Aim of the task =>
Up to and including the line holding "thumb tip: (1053, 685)", write out the data exactly from its first line, but not the pictures.

______

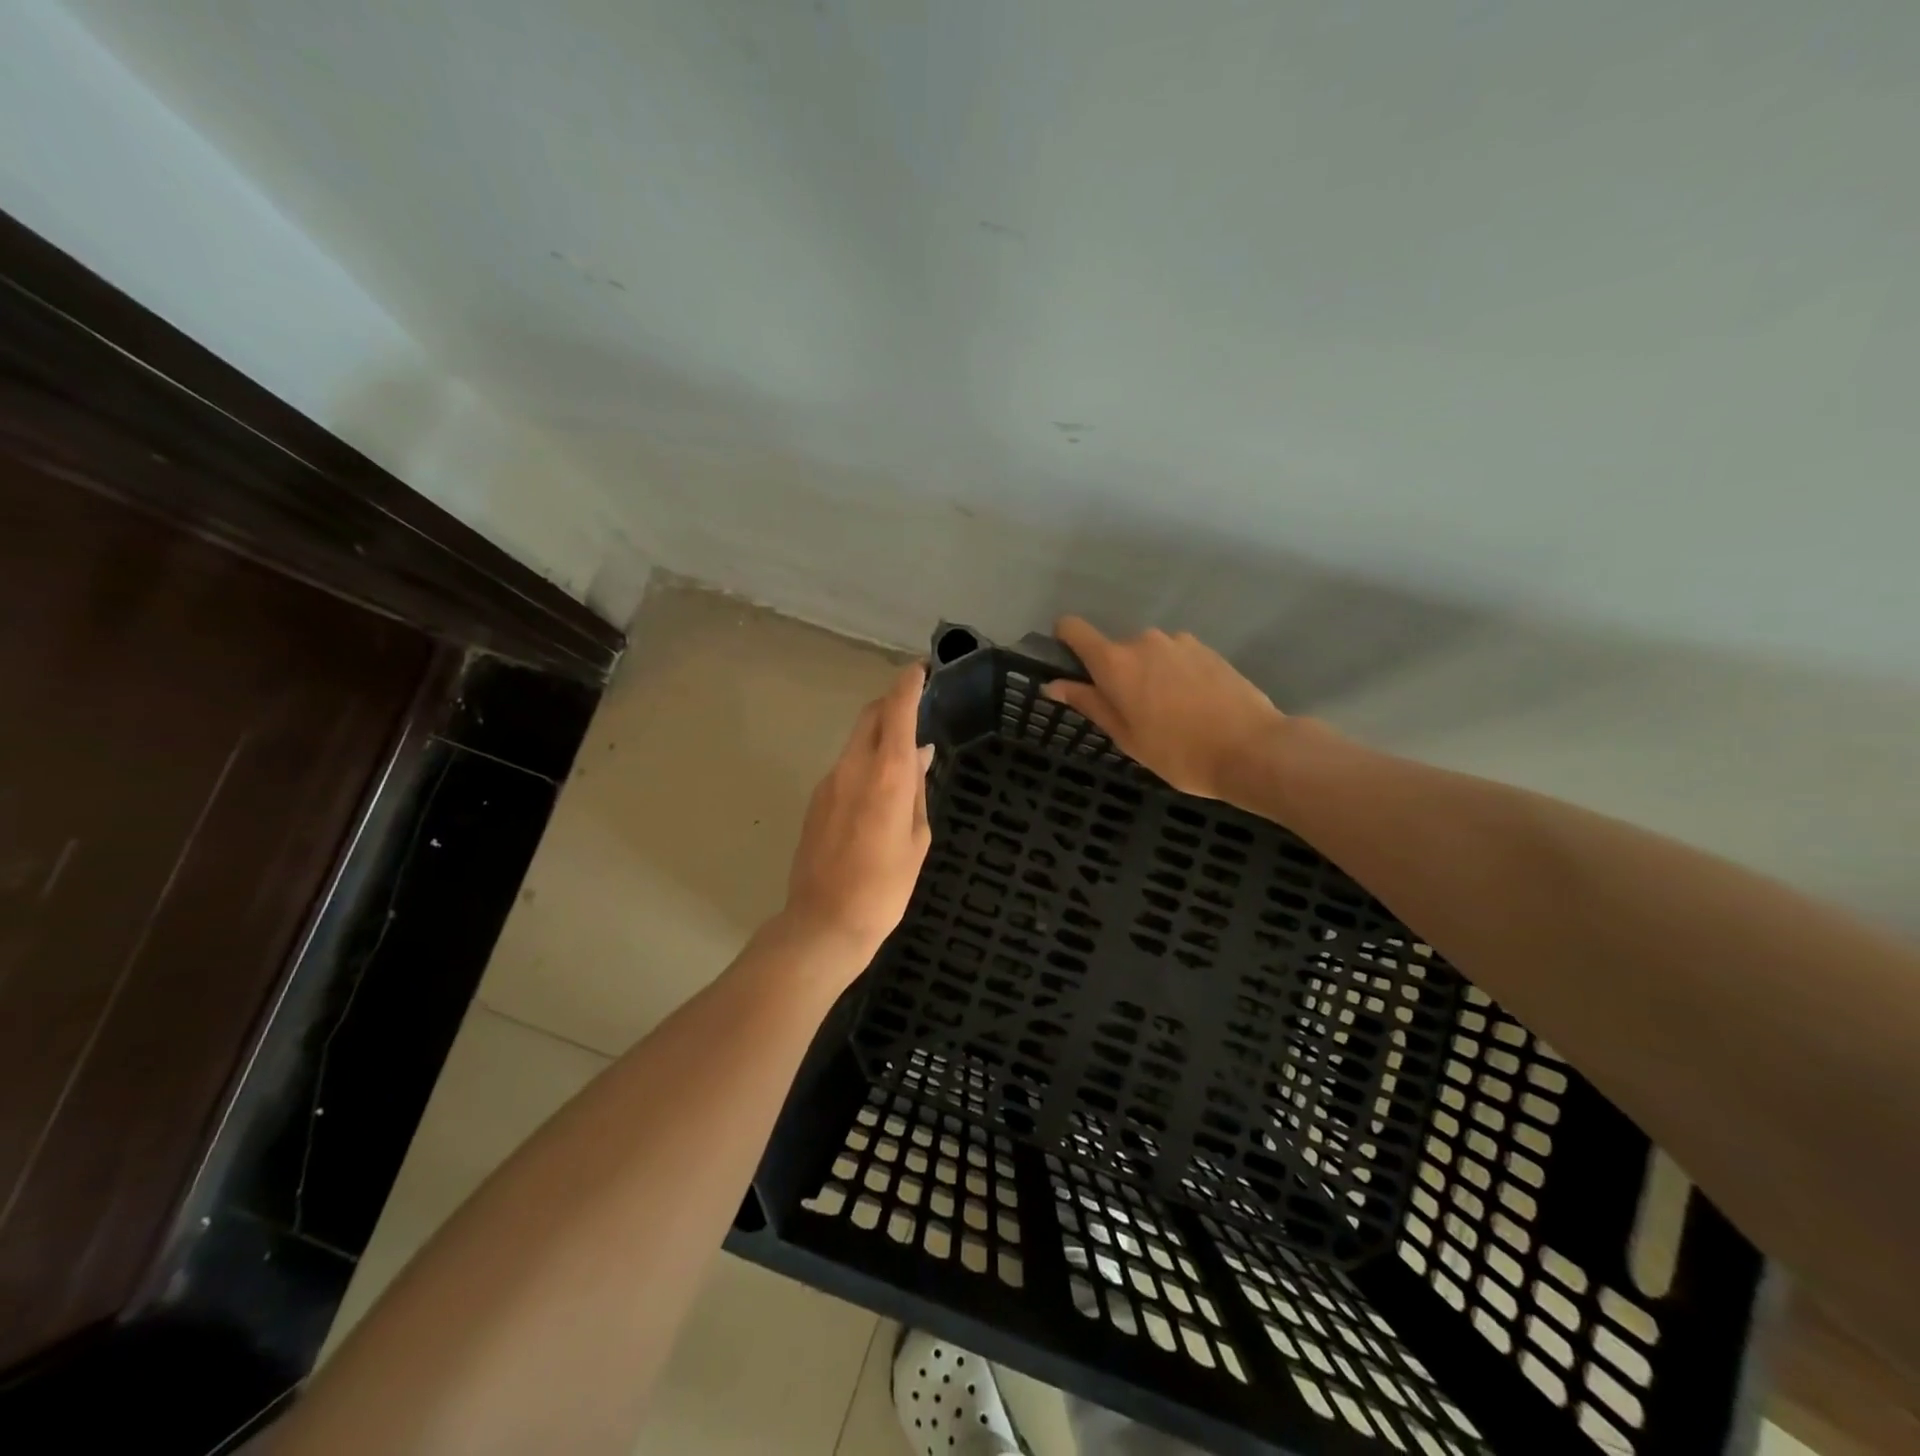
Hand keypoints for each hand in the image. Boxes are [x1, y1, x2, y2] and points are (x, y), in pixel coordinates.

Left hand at [782, 663, 934, 964]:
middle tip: (916, 702)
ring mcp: (829, 782)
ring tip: (904, 748)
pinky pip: (846, 765)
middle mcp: (852, 767)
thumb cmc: (885, 887)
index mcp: (885, 775)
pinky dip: (865, 758)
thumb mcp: (917, 839)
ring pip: (856, 740)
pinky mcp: (816, 799)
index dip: (908, 684)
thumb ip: (917, 790)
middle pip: (870, 716)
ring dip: (879, 732)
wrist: (824, 923)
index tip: (920, 669)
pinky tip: (880, 783)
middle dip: (891, 701)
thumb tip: (920, 755)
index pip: (896, 711)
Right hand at [1045, 617, 1288, 802]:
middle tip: (1133, 713)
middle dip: (1116, 675)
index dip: (1064, 640)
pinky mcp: (1207, 648)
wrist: (1251, 749)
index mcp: (1116, 662)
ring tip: (1169, 713)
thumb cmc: (1178, 752)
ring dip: (1148, 675)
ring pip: (1148, 654)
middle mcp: (1144, 641)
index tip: (1069, 664)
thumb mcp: (1126, 736)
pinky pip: (1175, 657)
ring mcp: (1179, 641)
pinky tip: (1194, 706)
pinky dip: (1175, 675)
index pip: (1074, 629)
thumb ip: (1089, 703)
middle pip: (1115, 650)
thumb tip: (1053, 685)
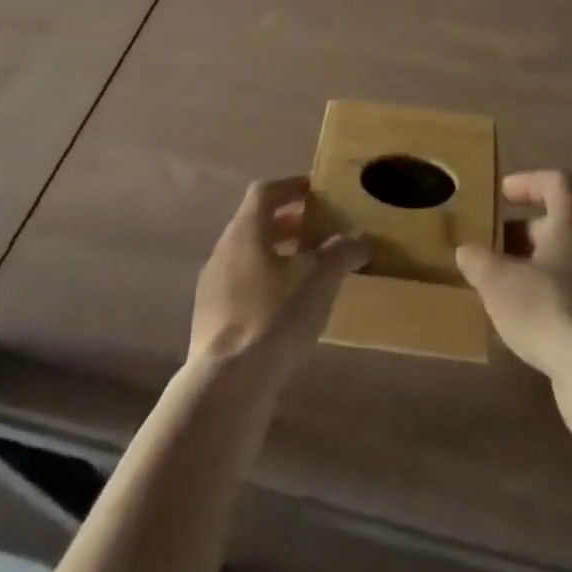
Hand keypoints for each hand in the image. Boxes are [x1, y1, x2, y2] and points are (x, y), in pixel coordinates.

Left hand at [188, 176, 367, 384]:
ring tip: (307, 273)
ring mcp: (212, 287)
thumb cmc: (275, 316)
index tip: (315, 192)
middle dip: (288, 224)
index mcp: (247, 229)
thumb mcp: (320, 279)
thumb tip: (362, 238)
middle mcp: (224, 249)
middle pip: (256, 223)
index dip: (291, 186)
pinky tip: (286, 311)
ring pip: (247, 257)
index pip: (266, 190)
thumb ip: (342, 252)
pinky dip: (264, 286)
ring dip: (276, 256)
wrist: (227, 385)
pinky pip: (240, 288)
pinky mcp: (210, 321)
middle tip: (318, 232)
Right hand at [455, 169, 571, 382]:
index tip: (501, 194)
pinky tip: (510, 327)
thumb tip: (467, 250)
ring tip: (491, 288)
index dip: (528, 181)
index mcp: (570, 224)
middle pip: (554, 226)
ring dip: (525, 271)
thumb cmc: (548, 308)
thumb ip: (478, 260)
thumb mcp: (498, 280)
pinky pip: (562, 301)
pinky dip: (537, 305)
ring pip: (556, 266)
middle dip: (518, 234)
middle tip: (486, 246)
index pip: (557, 182)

______

Solved problem =>
Hand keypoints for each hand in the image. Boxes are [x1, y1, x2, y2] and points are (x, y), in pixel coordinates.

Left hand at [782, 663, 934, 964]:
middle tip: (916, 702)
ring mcp: (829, 782)
ring tip: (904, 748)
pinky pip: (846, 765)
middle mcp: (852, 767)
thumb cmc: (885, 887)
index mcp: (885, 775)
pinky dip: (865, 758)
thumb mcp: (917, 839)
ring pip: (856, 740)
pinky mcp: (816, 799)
index dip: (908, 684)
thumb ip: (917, 790)
middle pip: (870, 716)
ring dip: (879, 732)
wrist: (824, 923)
index tip: (920, 669)
pinky tip: (880, 783)
middle dip: (891, 701)
thumb tip: (920, 755)
index pip: (896, 711)
Right hand at [1045, 617, 1288, 802]:
middle tip: (1133, 713)
middle dip: (1116, 675)
index dip: (1064, 640)
pinky mcp: (1207, 648)
wrist: (1251, 749)
index mcp: (1116, 662)
ring tip: (1169, 713)
thumb cmc: (1178, 752)
ring dip: (1148, 675)
ring pip: (1148, 654)
middle mcp: (1144, 641)
index tip: (1069, 664)
thumb mcp: (1126, 736)
pinky pip: (1175, 657)
ring mcp: (1179, 641)
pinky tip: (1194, 706)
pinky dip: (1175, 675)
index pip: (1074, 629)
thumb ip: (1089, 703)
middle pip: (1115, 650)
thumb tip: (1053, 685)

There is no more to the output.